Many of the OU’s existing activities and initiatives that may be geared towards forced migration and forced migrant learners remain dispersed and undocumented. Furthermore, no specific audits have been conducted and no data is available on numbers of students seeking sanctuary. No university-wide commitments have yet been made to supporting asylum seekers and refugees. 

The OU is currently working on a feasibility study to assess the routes which will lead the institution to becoming a University of Sanctuary (UoS). It will consider the actions needed to determine the success factors, benefits and risks of becoming a member of this award.   

The study will look at forced migrant scholars and academics, both within the OU and in the wider education sector, as well as academic and support activity in relation to forced migration which takes place at the OU and in collaboration with partners. It will also consider a cost-benefit analysis associated with different models of satisfying criteria for becoming a University of Sanctuary. This work can only happen with the support of the OU community, whose members include those who have a history of forced migration, whether recent or the past.  

If you are, or have been, involved in any forced migration work, we would love to hear from you. Please fill in this short questionnaire and we will contact you for further information.

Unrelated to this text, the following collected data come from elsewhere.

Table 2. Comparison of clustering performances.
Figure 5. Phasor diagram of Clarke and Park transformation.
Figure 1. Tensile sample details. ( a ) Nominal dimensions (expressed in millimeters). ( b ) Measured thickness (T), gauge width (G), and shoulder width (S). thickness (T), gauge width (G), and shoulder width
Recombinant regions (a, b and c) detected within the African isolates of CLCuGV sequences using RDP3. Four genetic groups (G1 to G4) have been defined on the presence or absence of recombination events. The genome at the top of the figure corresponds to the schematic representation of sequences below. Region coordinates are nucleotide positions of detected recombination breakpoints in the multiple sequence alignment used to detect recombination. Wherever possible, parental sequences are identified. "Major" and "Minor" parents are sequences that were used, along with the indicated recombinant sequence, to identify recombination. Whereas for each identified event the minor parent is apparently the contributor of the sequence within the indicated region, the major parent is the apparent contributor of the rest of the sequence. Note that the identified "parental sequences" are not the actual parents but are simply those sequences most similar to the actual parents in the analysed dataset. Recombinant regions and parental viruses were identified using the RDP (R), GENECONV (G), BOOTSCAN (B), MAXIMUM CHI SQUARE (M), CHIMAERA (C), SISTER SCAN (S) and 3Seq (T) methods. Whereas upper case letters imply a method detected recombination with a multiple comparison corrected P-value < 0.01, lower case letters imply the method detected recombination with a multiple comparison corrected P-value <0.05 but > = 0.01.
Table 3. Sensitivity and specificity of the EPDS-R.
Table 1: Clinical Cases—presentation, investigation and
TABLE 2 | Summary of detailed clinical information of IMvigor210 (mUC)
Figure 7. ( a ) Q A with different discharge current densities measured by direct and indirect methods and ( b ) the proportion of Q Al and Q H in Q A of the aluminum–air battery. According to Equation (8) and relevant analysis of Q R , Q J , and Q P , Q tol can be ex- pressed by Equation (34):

The OU’s Sanctuary Working Group, chaired by Professor Marie Gillespie, comprises colleagues from across the institution, united in their commitment to work towards creating a place of sanctuary and safety at the university. Below are the current working group members:

  • Alayla Castle-Herbert 
  • Koula Charitonos 
  • Laura Collins 
  • Lidia Dancu 
  • Marie Gillespie 
  • Neil Graffin 
  • Suki Haider 
  • Rebecca Murray 
  • Fidele Mutwarasibo 
  • Hazel Nixon 
  • Aditya Ray 
  • Gill Ryan 
  • Michael Young

The Sanctuary Steering Group (SSG) is a large group comprising more than 60 colleagues from the university executive board, across the OU’s four faculties, support services and management, as well as colleagues from supporting organisations. The SSG members share an interest in social justice, issues of forced migration and human rights, and have a wealth of knowledge and experience in a variety of fields. The SSG is updated by the Sanctuary Working Group, which meets regularly to inform and advise on the work on the University of Sanctuary bid.